▸ **What is required**: Transcribe the passage of the forum thread below from "Thanks @Adam_Xett for" up to and including "work to do.", word for word.
---- Reading text
I hope this helps somebody!

Adam


Coasters with Walnut / Epoxy Inlays
(Evan Day) #2

Thanks @Adam_Xett for this post. I’m currently doing my first inlays, and the only examples I have found use the .2" / .1" / .1" setup in your first example. I’m anxious to try your example. Some of the inlays I have in mind are small and delicate, so I worry that without enough side contact, I might break out a piece and ruin it. I will keep you posted how it goes. I’m working on some band logo coasters, and I got this far last night. Lots more work to do.


(Griff Carpenter) #3

Thanks Adam, I just pulled the trigger on vCarve desktop a couple of days ago. Been watching tutorials ever since, no cuts yet. Inlays are on my todo list, your advice will be helpful I am sure.


(Adam X) #4

Cheers Griff! I waffled endlessly about buying it, wish I had when I first got the machine. Really capable software.

I spent most of today re-writing the shapeoko post-processor for vcarve. Adding tool change support and some better code commenting mainly. I’ll get it tested out and hopefully post it tomorrow night.
--------
---- Provided data
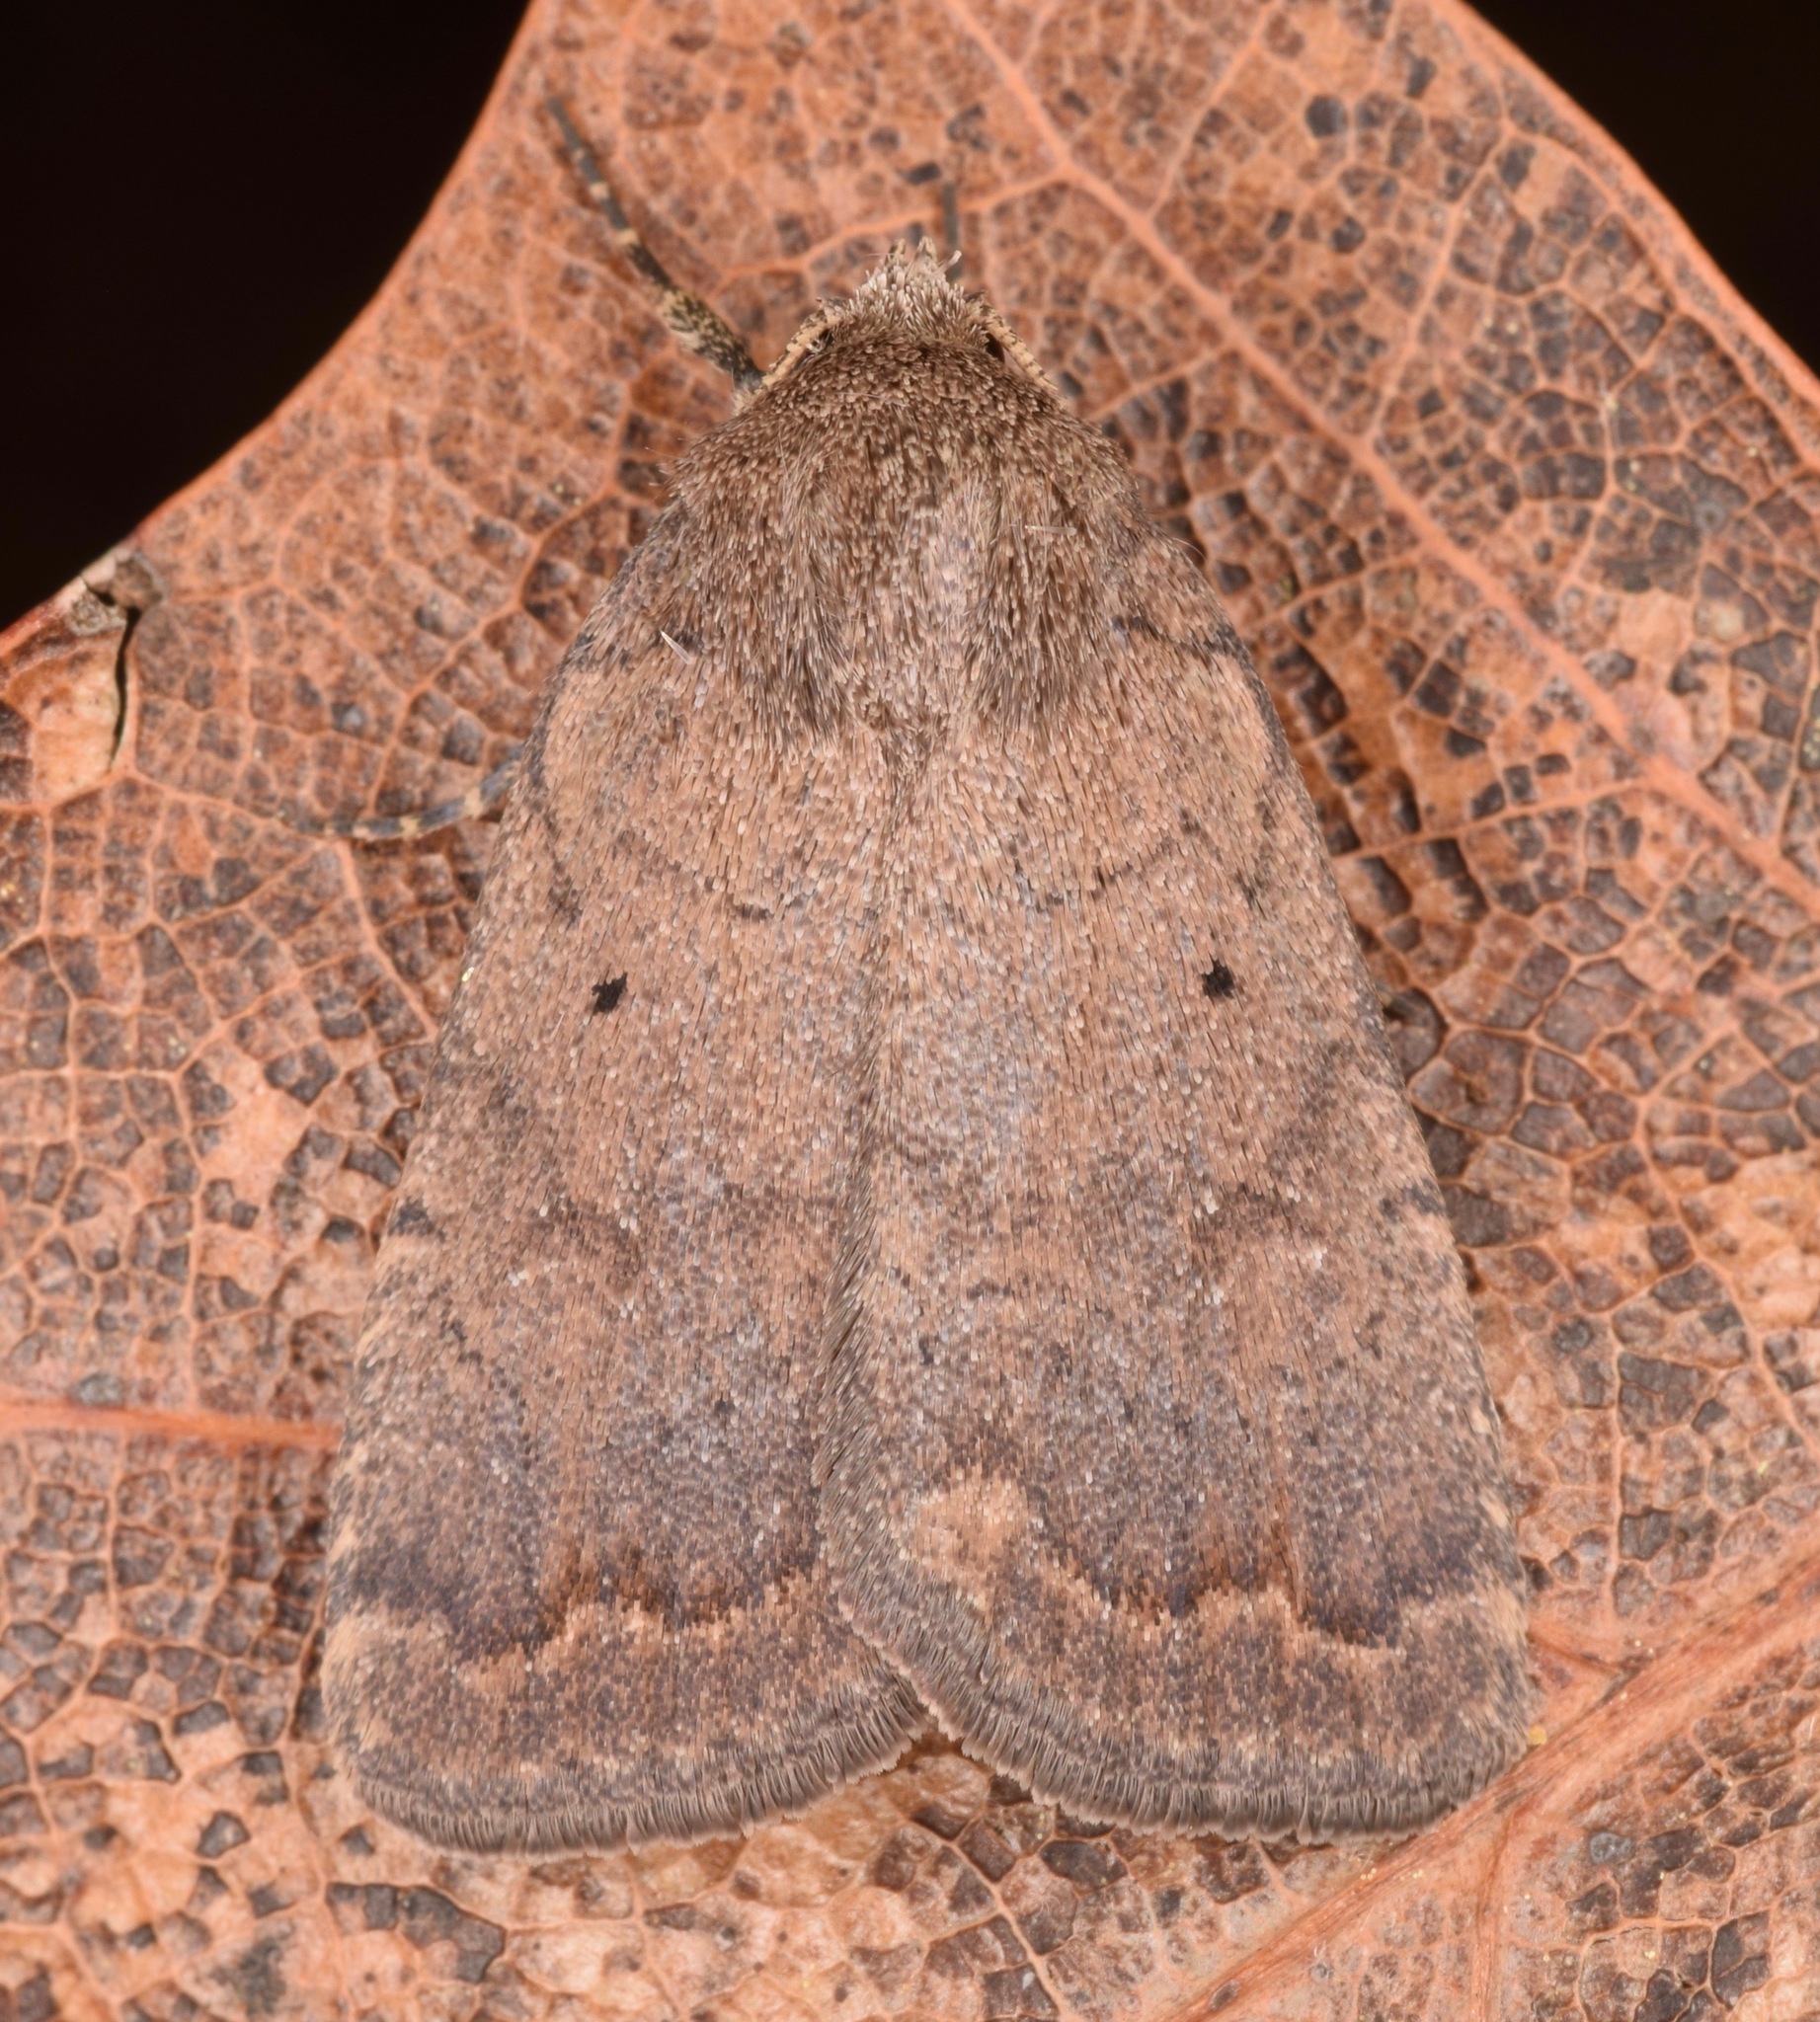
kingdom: Animalia
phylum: Arthropoda
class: Insecta
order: Lepidoptera
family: Noctuidae
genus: Athetis
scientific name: Athetis tarda
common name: Slowpoke moth
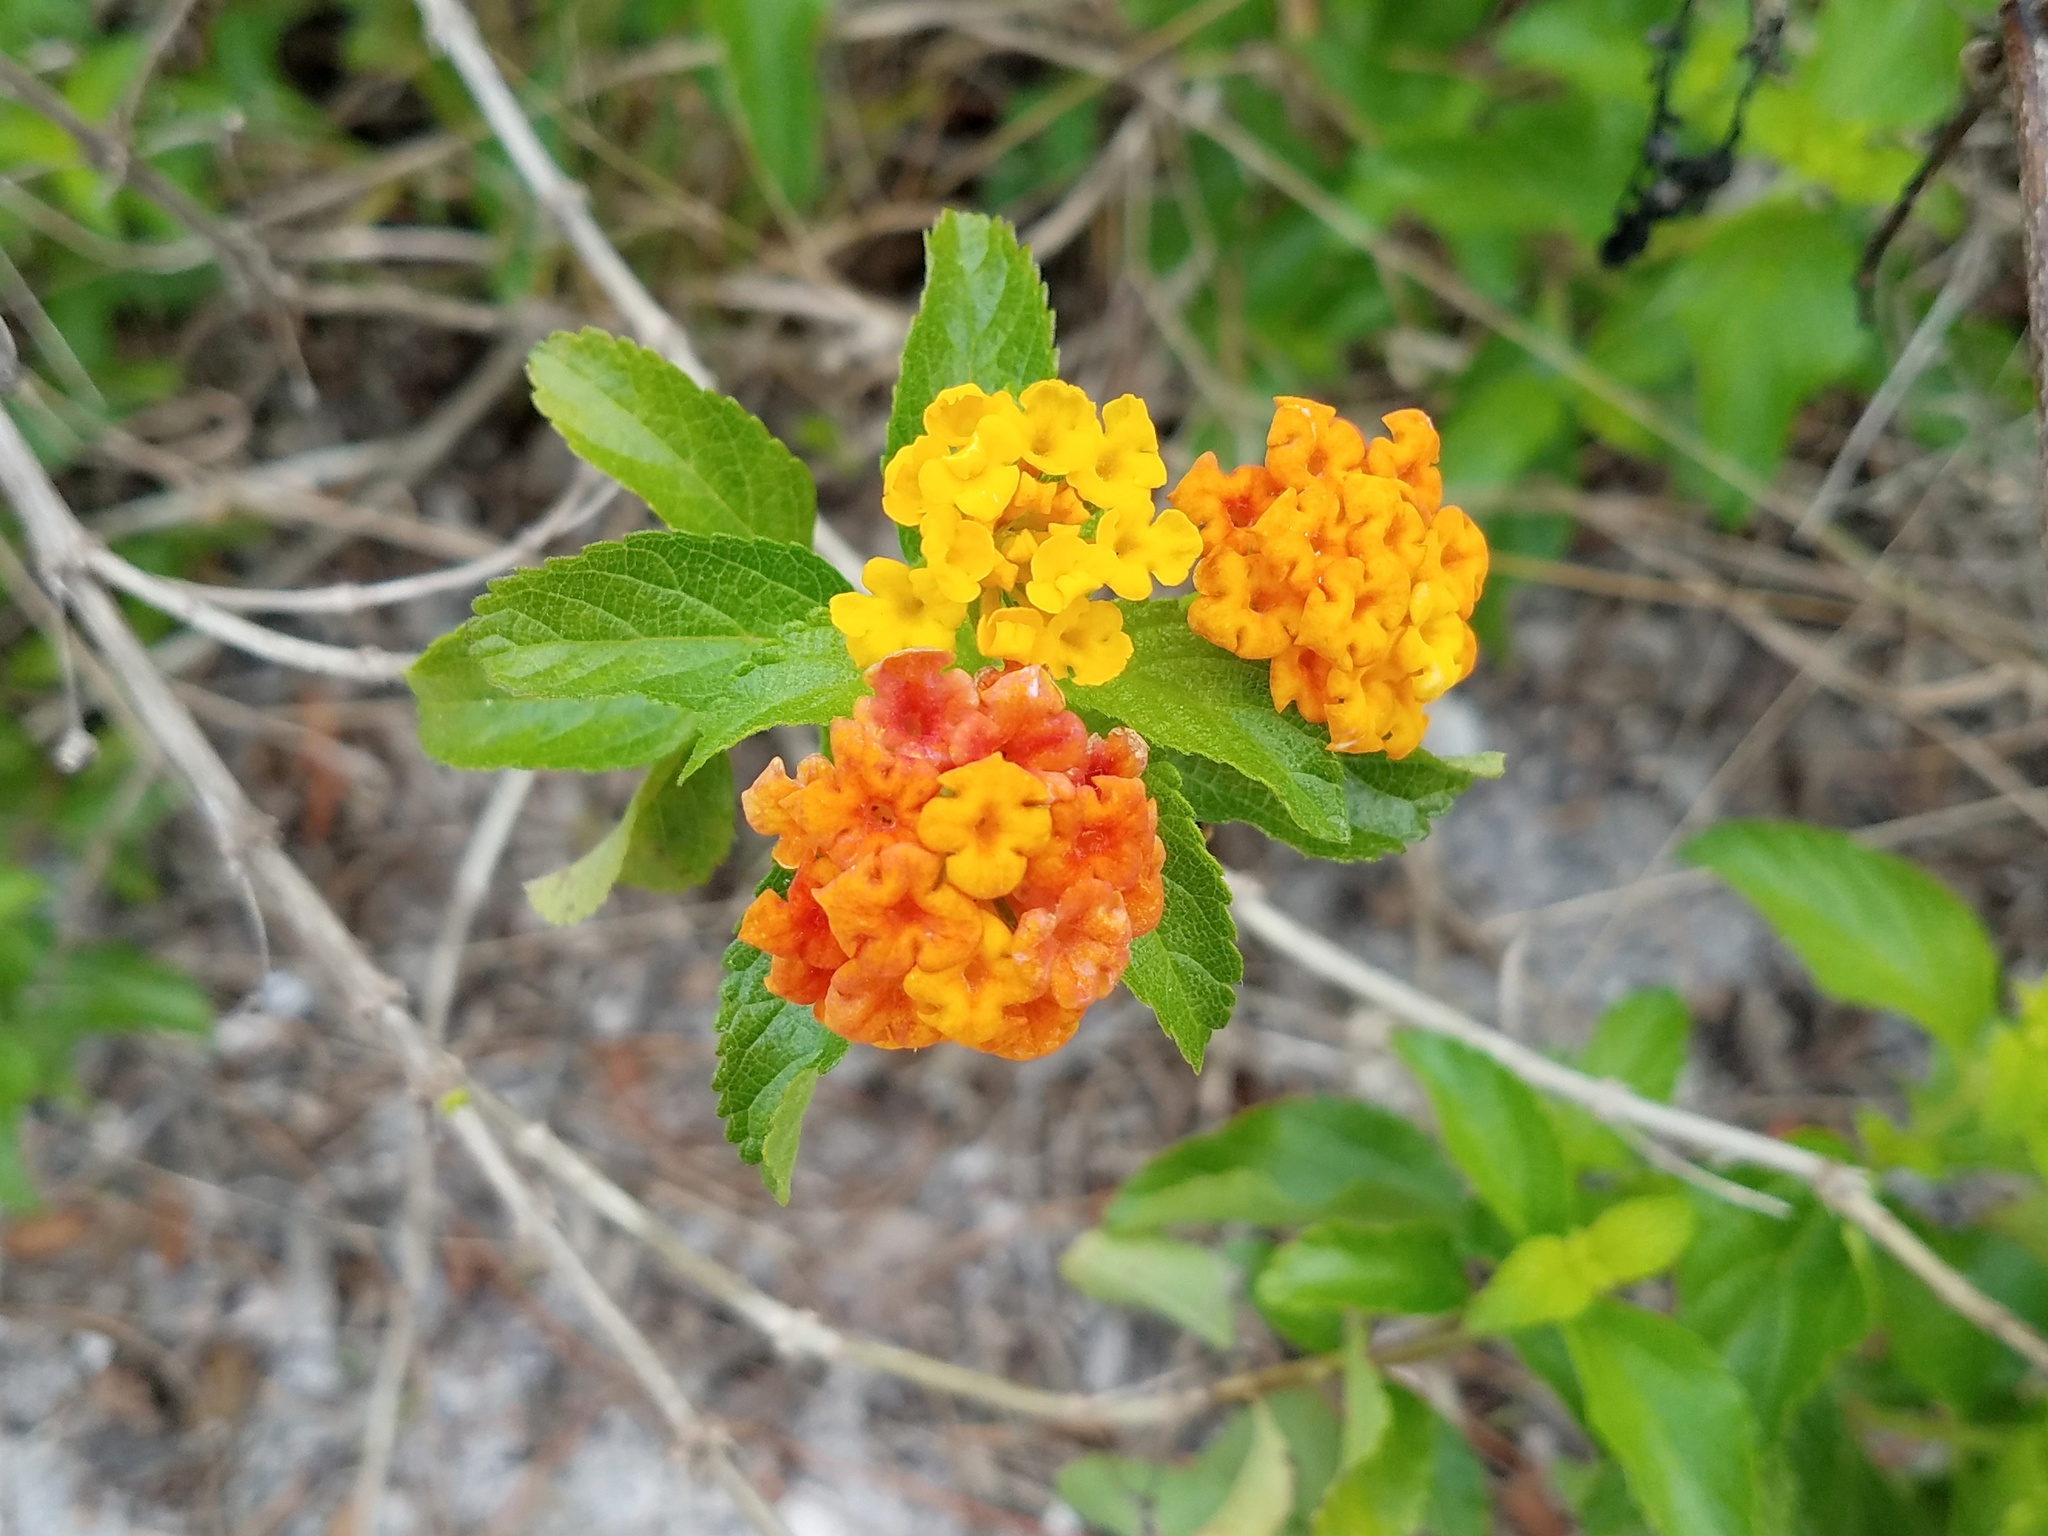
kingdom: Plantae
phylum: Tracheophyta
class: Magnoliopsida
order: Lamiales
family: Verbenaceae
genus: Lantana
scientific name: Lantana camara
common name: Lantana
--------
▸ **Answer to this problem**:
Thanks @Adam_Xett for this post. I’m currently doing my first inlays, and the only examples I have found use the .2" / .1" / .1" setup in your first example. I’m anxious to try your example. Some of the inlays I have in mind are small and delicate, so I worry that without enough side contact, I might break out a piece and ruin it. I will keep you posted how it goes. I’m working on some band logo coasters, and I got this far last night. Lots more work to do.